What methodological advances are needed for better studying E3B 14.5 kDa protein?

Advancing research on the E3B 14.5 kDa protein would benefit from several methodological improvements:

• Better antibodies and detection reagents - Development of high-affinity, specific antibodies for improved detection and localization studies.

• Real-time imaging approaches - Technologies for visualizing the dynamics of 14.5K-mediated receptor down-regulation in living cells.

• High-throughput screening methods - Systems for identifying small molecules that modulate 14.5K function or mimic its effects.

• Improved animal models - Development of transgenic or humanized models that better recapitulate human adenovirus infections and immune responses.

• Cryo-EM and advanced structural techniques - Methods to determine the structure of the 10.4K-14.5K complex in its native membrane environment.

What potential therapeutic applications might emerge from E3B 14.5 kDa protein research?

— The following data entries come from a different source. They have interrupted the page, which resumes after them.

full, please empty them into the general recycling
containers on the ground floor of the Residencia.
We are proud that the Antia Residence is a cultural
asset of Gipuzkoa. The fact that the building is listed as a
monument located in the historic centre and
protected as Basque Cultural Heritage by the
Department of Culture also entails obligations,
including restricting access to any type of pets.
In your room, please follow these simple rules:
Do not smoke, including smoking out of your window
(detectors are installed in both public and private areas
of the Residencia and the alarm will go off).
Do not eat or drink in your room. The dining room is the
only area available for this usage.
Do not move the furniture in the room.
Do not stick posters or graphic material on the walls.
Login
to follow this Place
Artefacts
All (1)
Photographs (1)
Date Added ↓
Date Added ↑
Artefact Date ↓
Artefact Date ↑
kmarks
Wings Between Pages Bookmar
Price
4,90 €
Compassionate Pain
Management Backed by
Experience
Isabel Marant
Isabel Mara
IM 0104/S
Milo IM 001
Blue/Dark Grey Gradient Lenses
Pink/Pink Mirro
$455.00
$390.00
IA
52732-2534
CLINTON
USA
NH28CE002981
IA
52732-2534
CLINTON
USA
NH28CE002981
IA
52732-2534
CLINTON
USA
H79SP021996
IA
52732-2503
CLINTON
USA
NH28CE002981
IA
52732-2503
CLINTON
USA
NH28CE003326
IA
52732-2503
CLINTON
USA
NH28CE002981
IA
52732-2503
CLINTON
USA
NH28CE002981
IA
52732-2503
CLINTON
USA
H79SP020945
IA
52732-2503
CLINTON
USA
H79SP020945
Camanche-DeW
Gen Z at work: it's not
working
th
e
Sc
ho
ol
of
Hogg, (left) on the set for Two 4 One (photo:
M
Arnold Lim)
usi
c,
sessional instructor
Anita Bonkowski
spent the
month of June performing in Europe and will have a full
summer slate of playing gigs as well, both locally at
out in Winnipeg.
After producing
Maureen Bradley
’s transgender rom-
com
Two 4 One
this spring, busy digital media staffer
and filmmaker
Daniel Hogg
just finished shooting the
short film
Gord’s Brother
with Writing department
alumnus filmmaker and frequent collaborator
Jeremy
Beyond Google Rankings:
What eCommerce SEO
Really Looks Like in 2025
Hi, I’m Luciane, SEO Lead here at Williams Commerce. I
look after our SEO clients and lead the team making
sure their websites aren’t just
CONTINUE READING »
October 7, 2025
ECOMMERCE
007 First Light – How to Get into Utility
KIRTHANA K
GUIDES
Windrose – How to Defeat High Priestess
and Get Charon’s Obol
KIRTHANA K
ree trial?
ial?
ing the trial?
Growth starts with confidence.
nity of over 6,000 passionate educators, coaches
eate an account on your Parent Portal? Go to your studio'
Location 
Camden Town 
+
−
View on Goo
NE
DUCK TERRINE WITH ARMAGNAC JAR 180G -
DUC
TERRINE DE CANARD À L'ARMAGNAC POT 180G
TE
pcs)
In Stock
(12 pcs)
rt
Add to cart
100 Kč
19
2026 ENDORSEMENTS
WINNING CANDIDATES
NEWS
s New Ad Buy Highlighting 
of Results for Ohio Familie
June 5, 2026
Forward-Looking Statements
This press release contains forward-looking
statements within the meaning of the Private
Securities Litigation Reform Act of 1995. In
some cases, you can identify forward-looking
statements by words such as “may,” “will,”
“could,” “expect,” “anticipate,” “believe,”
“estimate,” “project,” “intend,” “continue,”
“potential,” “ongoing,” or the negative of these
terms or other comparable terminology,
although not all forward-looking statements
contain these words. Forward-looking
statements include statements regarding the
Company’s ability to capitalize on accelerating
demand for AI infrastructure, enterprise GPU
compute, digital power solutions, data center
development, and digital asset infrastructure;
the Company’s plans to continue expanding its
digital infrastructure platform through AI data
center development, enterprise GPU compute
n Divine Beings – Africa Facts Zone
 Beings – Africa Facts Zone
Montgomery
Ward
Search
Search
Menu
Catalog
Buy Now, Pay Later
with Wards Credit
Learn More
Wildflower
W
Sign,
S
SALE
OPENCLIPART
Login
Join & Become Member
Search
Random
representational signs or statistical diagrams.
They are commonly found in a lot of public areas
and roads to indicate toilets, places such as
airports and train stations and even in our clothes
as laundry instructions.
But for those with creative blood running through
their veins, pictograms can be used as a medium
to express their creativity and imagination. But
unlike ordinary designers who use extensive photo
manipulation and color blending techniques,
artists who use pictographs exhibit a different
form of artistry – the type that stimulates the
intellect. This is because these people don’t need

Research on the E3B 14.5 kDa protein could lead to several therapeutic applications:

• Enhanced oncolytic adenoviruses - Leveraging 14.5K's immune evasion properties to create more effective cancer-killing viruses .

• Novel immune modulators - Developing peptides or small molecules that mimic 14.5K's ability to down-regulate specific immune receptors.

• Improved adenoviral vectors - Creating vectors with modified E3B regions for optimized gene delivery in different therapeutic contexts .

• Anti-inflammatory applications - Utilizing 14.5K-derived strategies to modulate excessive inflammatory or autoimmune responses involving Fas signaling.

The first approved oncolytic virus medicine, Oncorine (H101), was based on adenovirus technology and approved in China in 2005 for head and neck cancer treatment . Further understanding of E3B proteins like 14.5K could lead to next-generation oncolytic adenoviruses with enhanced efficacy and safety profiles.